_ASSIGNMENT_
Return only those lines of the records below in which "right" appears.

_INFORMATION GIVEN_

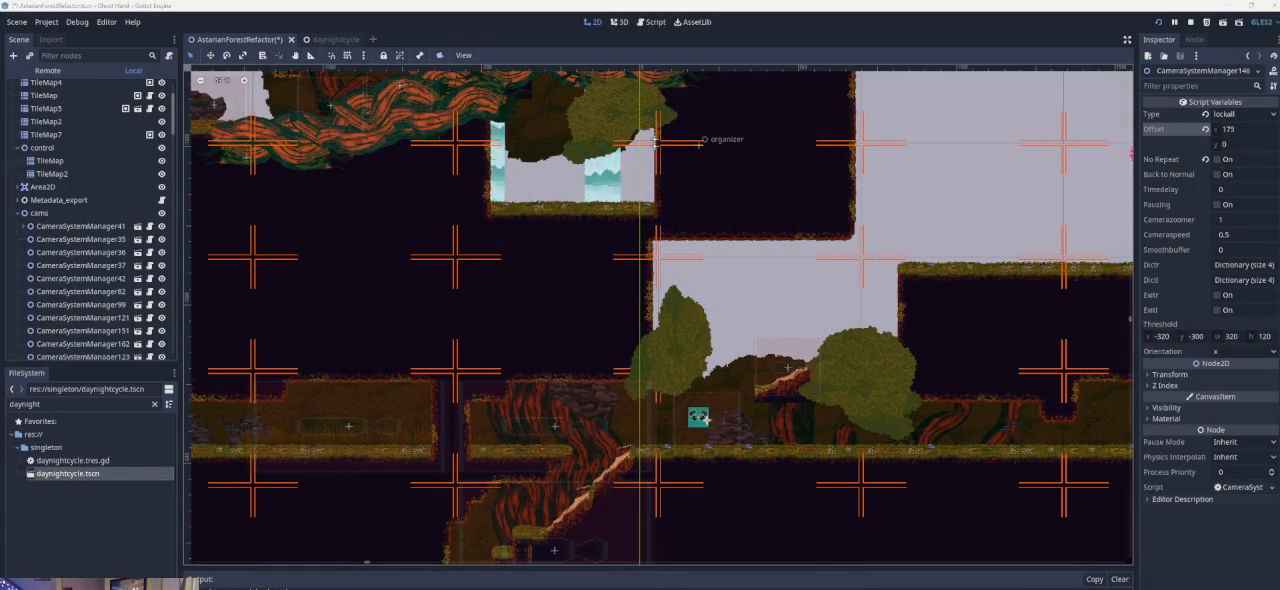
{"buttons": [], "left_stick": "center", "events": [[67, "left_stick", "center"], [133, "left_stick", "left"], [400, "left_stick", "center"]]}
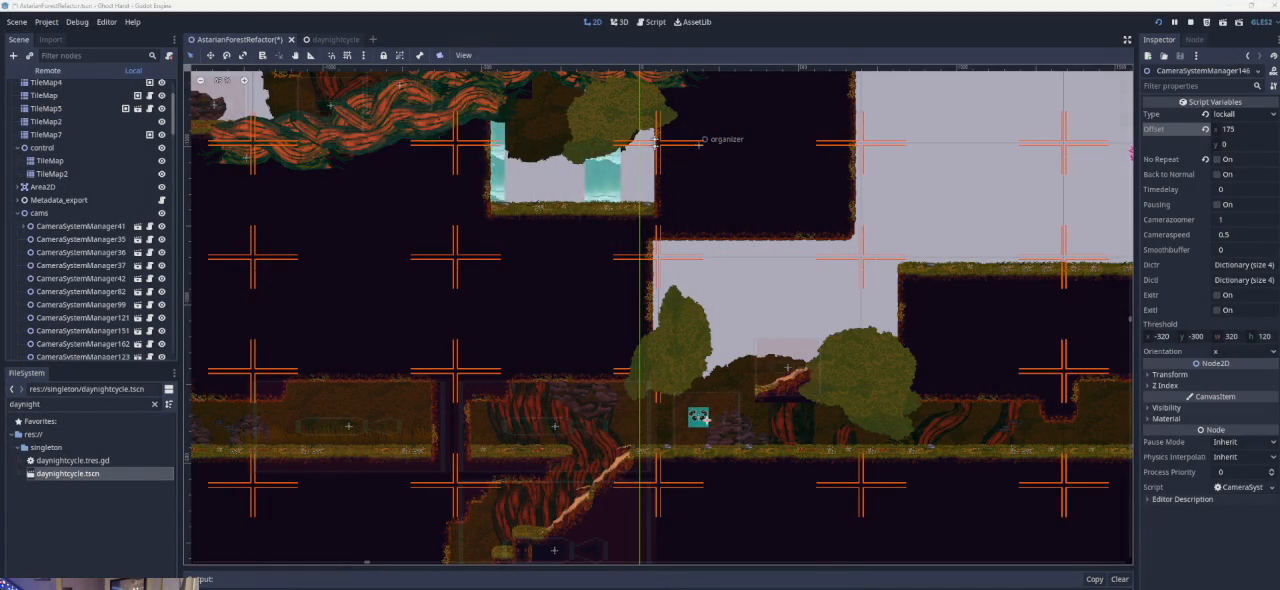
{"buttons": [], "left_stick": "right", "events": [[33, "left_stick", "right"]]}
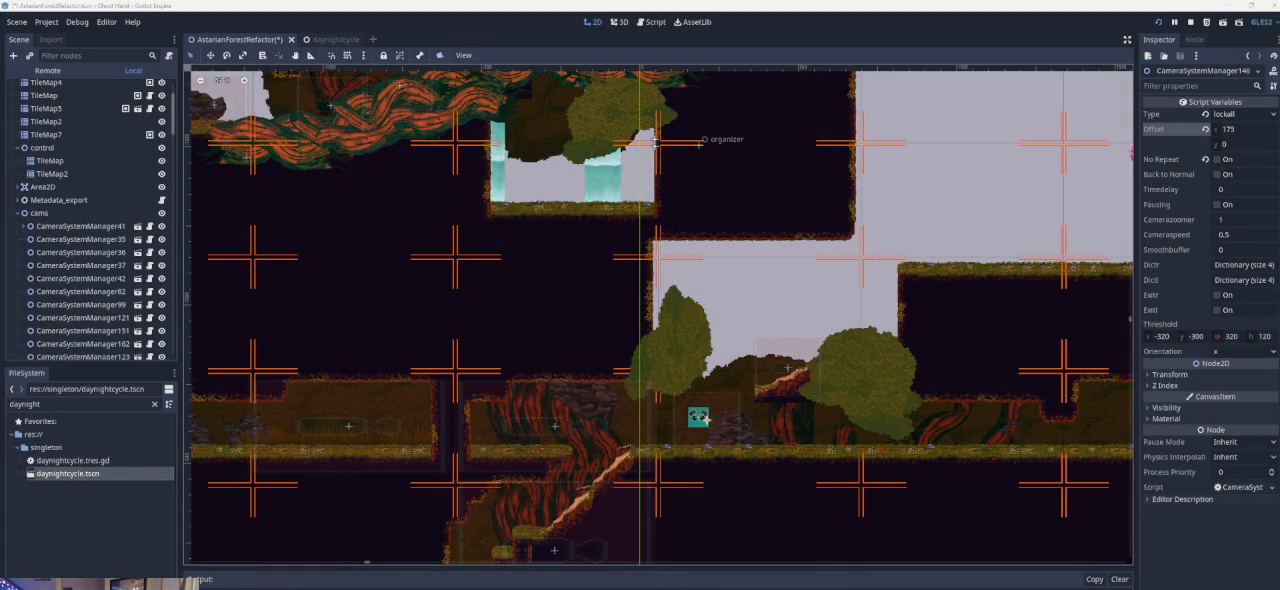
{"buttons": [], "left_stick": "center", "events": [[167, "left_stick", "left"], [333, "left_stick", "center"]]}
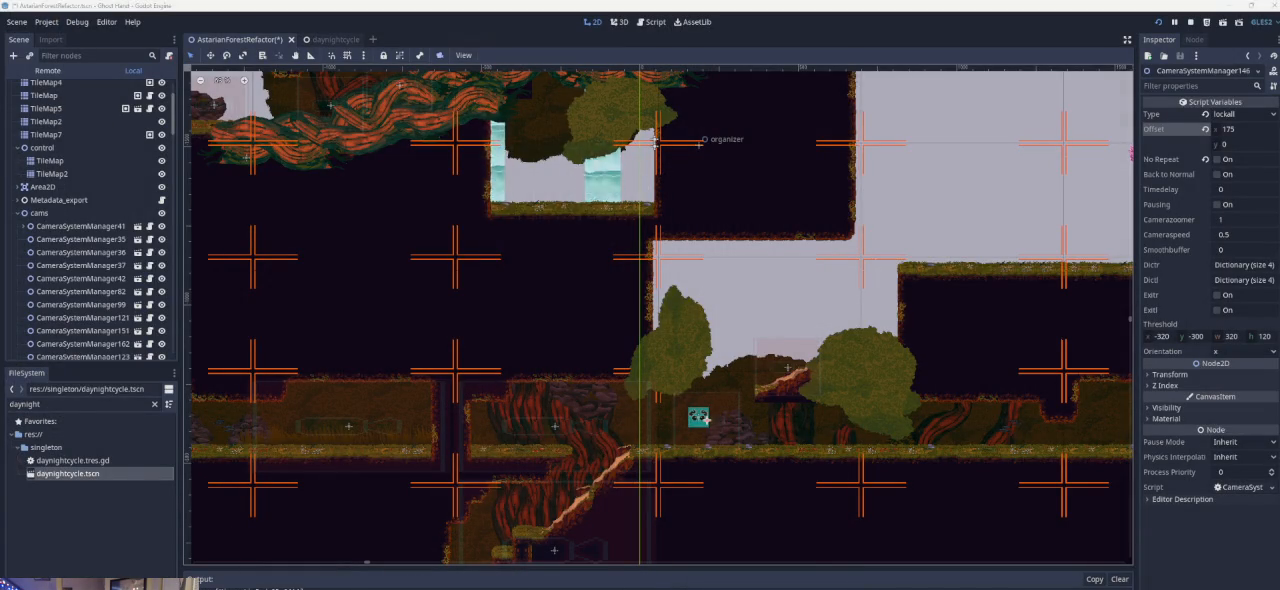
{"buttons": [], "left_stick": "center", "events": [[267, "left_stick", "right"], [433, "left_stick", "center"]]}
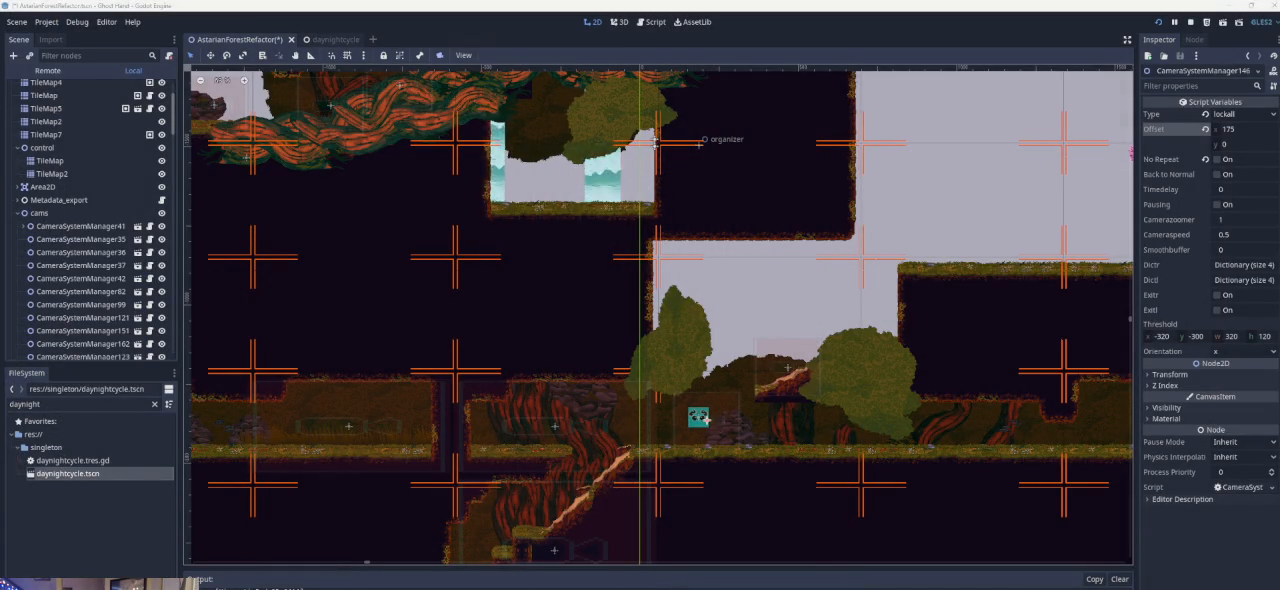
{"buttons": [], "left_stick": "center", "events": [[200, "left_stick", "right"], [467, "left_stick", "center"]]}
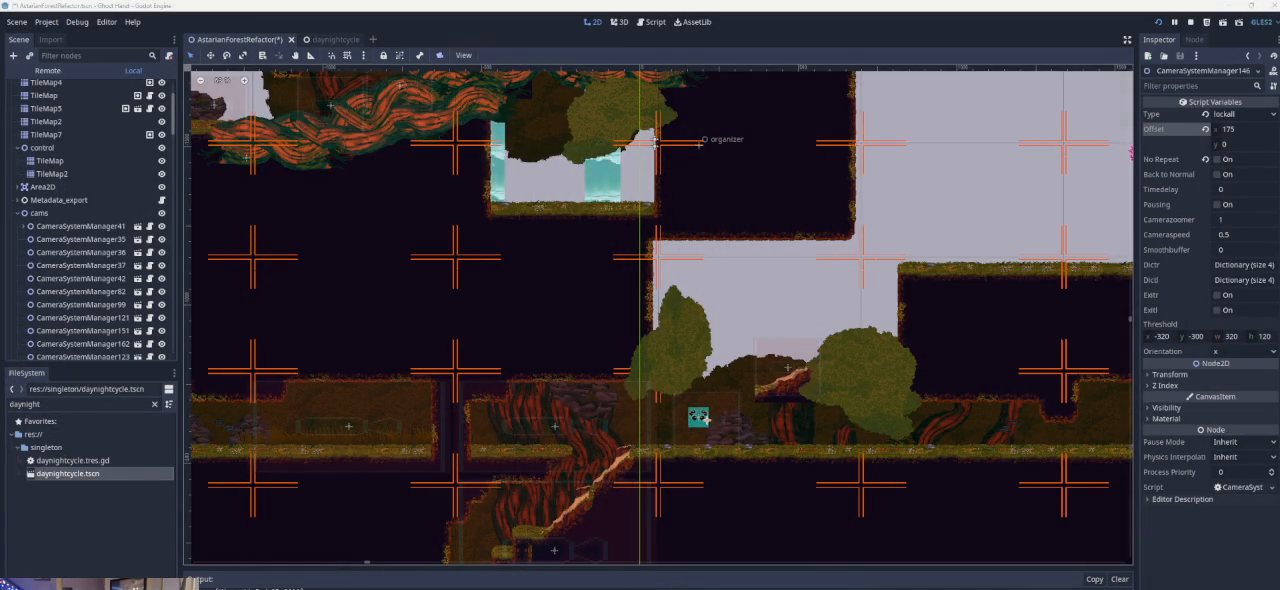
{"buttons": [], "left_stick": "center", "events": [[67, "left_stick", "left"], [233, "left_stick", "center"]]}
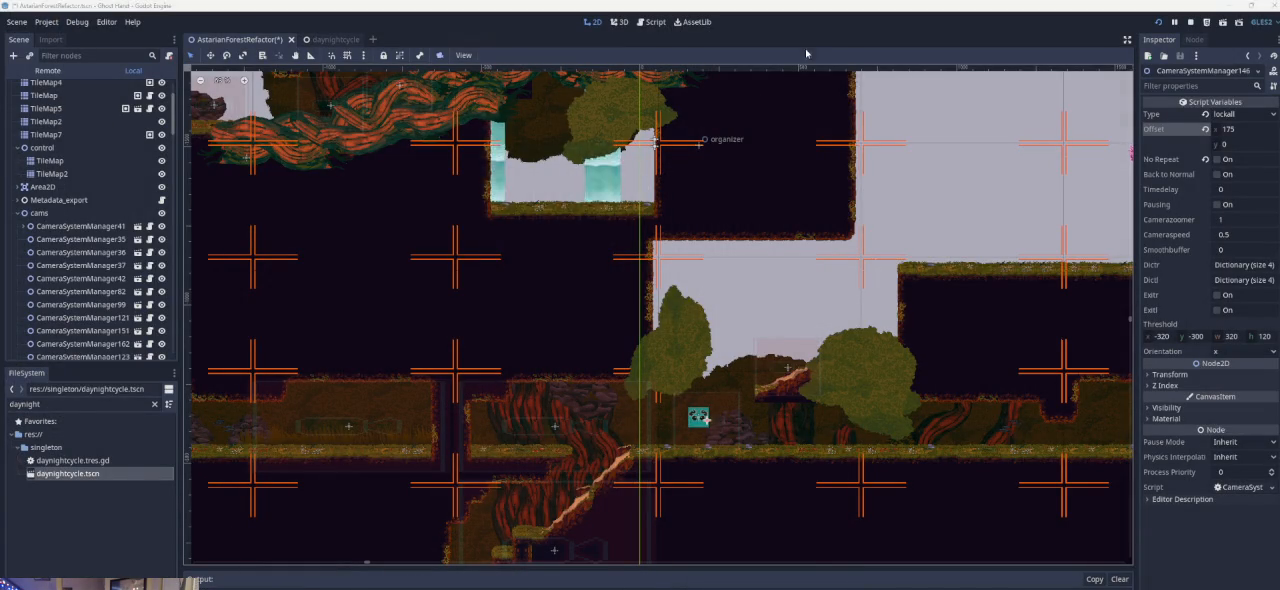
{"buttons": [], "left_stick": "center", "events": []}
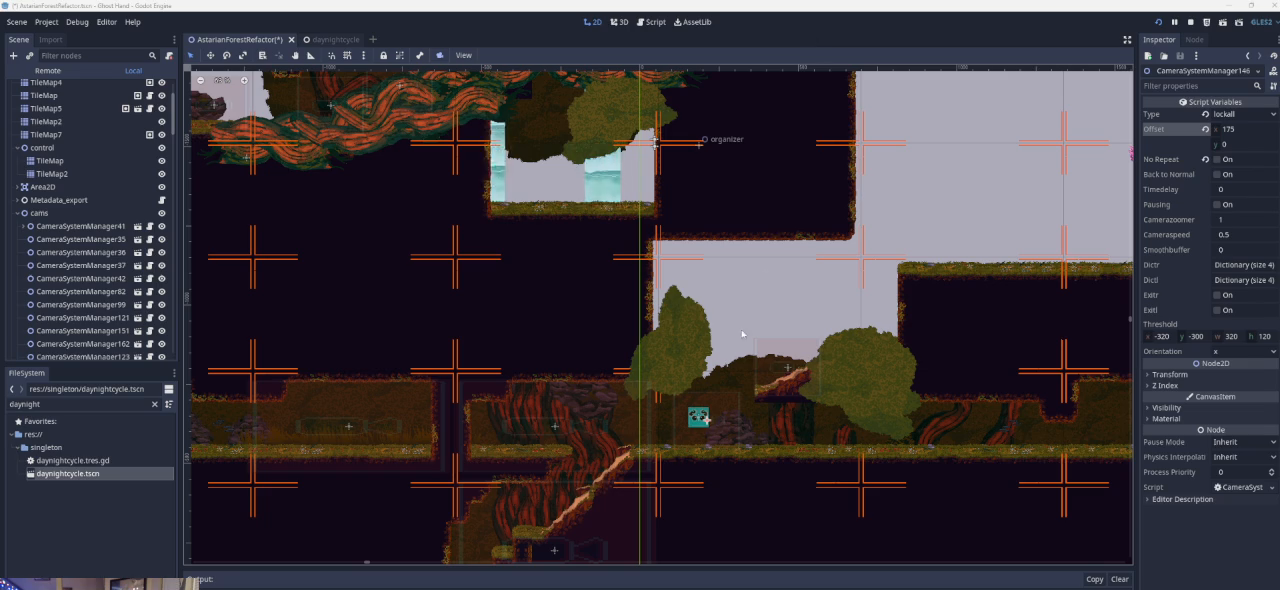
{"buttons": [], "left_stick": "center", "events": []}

_REPLY_
{"buttons": [], "left_stick": "right", "events": [[33, "left_stick", "right"]]}
{"buttons": [], "left_stick": "center", "events": [[267, "left_stick", "right"], [433, "left_stick", "center"]]}
{"buttons": [], "left_stick": "center", "events": [[200, "left_stick", "right"], [467, "left_stick", "center"]]}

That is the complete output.